NJ Ban on Concealed Guns in ‘Sensitive Places’ Stopped by Court

Bernie Pazanowski
Bernie Pazanowski
Reporter

A Second Amendment challenge to New Jersey’s ban on carrying guns in sensitive places is likely to succeed, a federal court said Monday, granting a temporary restraining order against enforcing the law.

The new law defines “sensitive places” as public libraries or museums; bars, restaurants, and other places where alcohol is served; entertainment facilities; and private property. Also at issue was a provision of the law that requires the plaintiffs to carry their weapons unloaded and in locked containers while transporting them in vehicles.

The guiding light for Judge Renée Marie Bumb of the US District Court for the District of New Jersey was the US Supreme Court’s recent opinion in New York State Rifles & Pistol Association Inc. v. Bruen, which said that the Second Amendment protects an individual’s right to carry a handgun for self-defense outside the home. According to Bruen, any restriction on the right to carry a gun must be consistent with this nation’s historical tradition of firearm regulation.

New Jersey failed to provide a historical analogue for any of its restrictions, Bumb said. The defendants didn’t point to “any historical statutes that expressly or analogously prohibited firearms in museums and libraries, despite the fact that at least with respect to libraries, they have been in existence since the days of Benjamin Franklin,” she said.

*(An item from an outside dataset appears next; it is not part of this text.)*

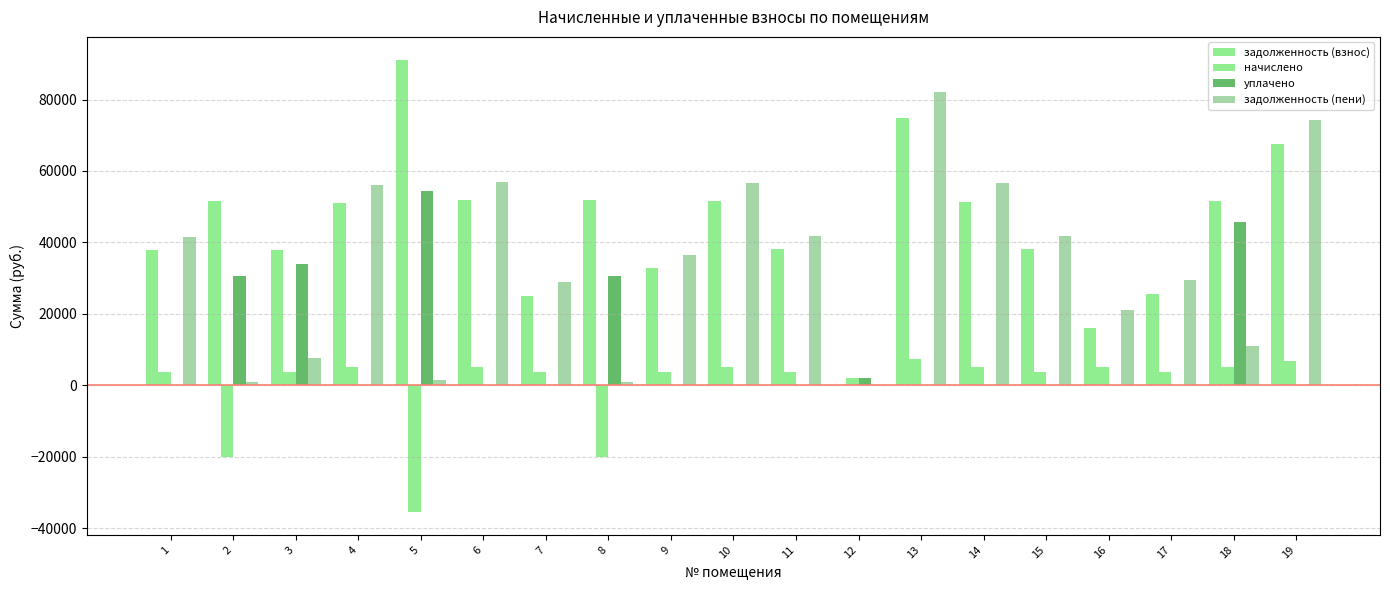

What is the total value across all series at 10?

113152.6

Nor did the defendants present any historical support for preventing guns in bars, restaurants, or places where alcohol is served, the court said. Although firearm possession may be denied when a person is intoxicated, that has no application to a “restriction of one’s right to carry a firearm anywhere where alcohol is served,” it said.

The restriction on carrying guns in places of entertainment is also too broad, the court said. A Virginia law the defendants pointed to restricted firearms in places where crowds gather, but was designed to prevent terrorizing the crowd, “not the possession of a firearm in fairs or markets,” it said.

As for the private property restriction, the court said it’s up to the property owner, not the government, to tell someone they can’t bring a gun on their property. Nor is there a historical analogue applicable to the restriction on carrying a loaded gun in a vehicle, it said.

The prohibitions are also too broad, the court said. It’s near impossible to decipher what constitutes a sensitive place, and the law makes the right to carry a firearm so burdensome, it’s “no longer a constitutional right,” it said.

New Jersey’s restrictions constitute an irreparable injury on the plaintiffs, and neither the state nor the public has an interest in enforcing such an unconstitutional law, the court said.

David Jensen represented the plaintiffs. The N.J. Attorney General’s Office, the Atlantic County Law Department, and the Camden County Counsel’s Office represented the defendants.

The case is Koons v. Reynolds, D.N.J., No. 22-7464 (RMB/EAP), 1/9/23.